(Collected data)
========================================

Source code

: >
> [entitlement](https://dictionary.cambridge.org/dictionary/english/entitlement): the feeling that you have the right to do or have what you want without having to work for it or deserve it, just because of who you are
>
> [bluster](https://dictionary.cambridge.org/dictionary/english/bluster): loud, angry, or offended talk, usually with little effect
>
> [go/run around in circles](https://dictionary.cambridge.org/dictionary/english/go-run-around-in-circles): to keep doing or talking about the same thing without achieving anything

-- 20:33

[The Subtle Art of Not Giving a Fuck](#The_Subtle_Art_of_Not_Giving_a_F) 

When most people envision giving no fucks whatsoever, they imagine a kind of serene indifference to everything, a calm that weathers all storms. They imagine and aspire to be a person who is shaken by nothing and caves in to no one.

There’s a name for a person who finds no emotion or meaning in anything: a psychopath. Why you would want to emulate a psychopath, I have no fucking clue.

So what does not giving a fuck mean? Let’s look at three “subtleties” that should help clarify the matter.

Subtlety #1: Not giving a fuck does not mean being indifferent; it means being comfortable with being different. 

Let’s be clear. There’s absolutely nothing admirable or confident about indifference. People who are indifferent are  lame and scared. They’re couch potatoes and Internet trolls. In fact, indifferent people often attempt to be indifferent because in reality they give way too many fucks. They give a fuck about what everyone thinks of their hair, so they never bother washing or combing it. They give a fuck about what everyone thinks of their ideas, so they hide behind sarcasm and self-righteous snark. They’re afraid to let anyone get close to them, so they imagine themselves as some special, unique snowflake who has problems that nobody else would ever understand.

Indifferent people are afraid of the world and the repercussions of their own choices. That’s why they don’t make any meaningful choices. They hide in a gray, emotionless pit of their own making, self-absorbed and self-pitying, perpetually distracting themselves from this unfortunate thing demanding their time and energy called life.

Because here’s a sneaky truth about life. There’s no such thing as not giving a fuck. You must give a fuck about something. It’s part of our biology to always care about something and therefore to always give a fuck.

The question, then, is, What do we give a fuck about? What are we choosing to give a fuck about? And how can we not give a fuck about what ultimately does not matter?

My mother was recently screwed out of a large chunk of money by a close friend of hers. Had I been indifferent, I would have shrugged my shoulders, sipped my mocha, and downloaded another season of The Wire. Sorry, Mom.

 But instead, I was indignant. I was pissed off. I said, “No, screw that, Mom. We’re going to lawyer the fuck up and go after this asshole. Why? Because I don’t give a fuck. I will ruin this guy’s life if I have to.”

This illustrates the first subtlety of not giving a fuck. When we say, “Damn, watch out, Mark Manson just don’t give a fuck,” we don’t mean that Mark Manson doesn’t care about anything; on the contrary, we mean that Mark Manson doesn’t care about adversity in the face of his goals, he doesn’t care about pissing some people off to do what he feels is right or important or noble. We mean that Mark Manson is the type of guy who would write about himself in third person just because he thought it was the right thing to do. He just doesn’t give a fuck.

========================================

### Your objective
Would you output every record above exactly as it stands?

### Task result
Source code

: >
> [entitlement](https://dictionary.cambridge.org/dictionary/english/entitlement): the feeling that you have the right to do or have what you want without having to work for it or deserve it, just because of who you are
>
> [bluster](https://dictionary.cambridge.org/dictionary/english/bluster): loud, angry, or offended talk, usually with little effect
>
> [go/run around in circles](https://dictionary.cambridge.org/dictionary/english/go-run-around-in-circles): to keep doing or talking about the same thing without achieving anything

-- 20:33

[The Subtle Art of Not Giving a Fuck](#The_Subtle_Art_of_Not_Giving_a_F) 

When most people envision giving no fucks whatsoever, they imagine a kind of serene indifference to everything, a calm that weathers all storms. They imagine and aspire to be a person who is shaken by nothing and caves in to no one.

There’s a name for a person who finds no emotion or meaning in anything: a psychopath. Why you would want to emulate a psychopath, I have no fucking clue.

So what does not giving a fuck mean? Let’s look at three “subtleties” that should help clarify the matter.

Subtlety #1: Not giving a fuck does not mean being indifferent; it means being comfortable with being different. 

Let’s be clear. There’s absolutely nothing admirable or confident about indifference. People who are indifferent are  lame and scared. They’re couch potatoes and Internet trolls. In fact, indifferent people often attempt to be indifferent because in reality they give way too many fucks. They give a fuck about what everyone thinks of their hair, so they never bother washing or combing it. They give a fuck about what everyone thinks of their ideas, so they hide behind sarcasm and self-righteous snark. They’re afraid to let anyone get close to them, so they imagine themselves as some special, unique snowflake who has problems that nobody else would ever understand.

Indifferent people are afraid of the world and the repercussions of their own choices. That’s why they don’t make any meaningful choices. They hide in a gray, emotionless pit of their own making, self-absorbed and self-pitying, perpetually distracting themselves from this unfortunate thing demanding their time and energy called life.

Because here’s a sneaky truth about life. There’s no such thing as not giving a fuck. You must give a fuck about something. It’s part of our biology to always care about something and therefore to always give a fuck.

The question, then, is, What do we give a fuck about? What are we choosing to give a fuck about? And how can we not give a fuck about what ultimately does not matter?

My mother was recently screwed out of a large chunk of money by a close friend of hers. Had I been indifferent, I would have shrugged my shoulders, sipped my mocha, and downloaded another season of The Wire. Sorry, Mom.

 But instead, I was indignant. I was pissed off. I said, “No, screw that, Mom. We’re going to lawyer the fuck up and go after this asshole. Why? Because I don’t give a fuck. I will ruin this guy’s life if I have to.”

This illustrates the first subtlety of not giving a fuck. When we say, “Damn, watch out, Mark Manson just don’t give a fuck,” we don’t mean that Mark Manson doesn’t care about anything; on the contrary, we mean that Mark Manson doesn’t care about adversity in the face of his goals, he doesn’t care about pissing some people off to do what he feels is right or important or noble. We mean that Mark Manson is the type of guy who would write about himself in third person just because he thought it was the right thing to do. He just doesn’t give a fuck.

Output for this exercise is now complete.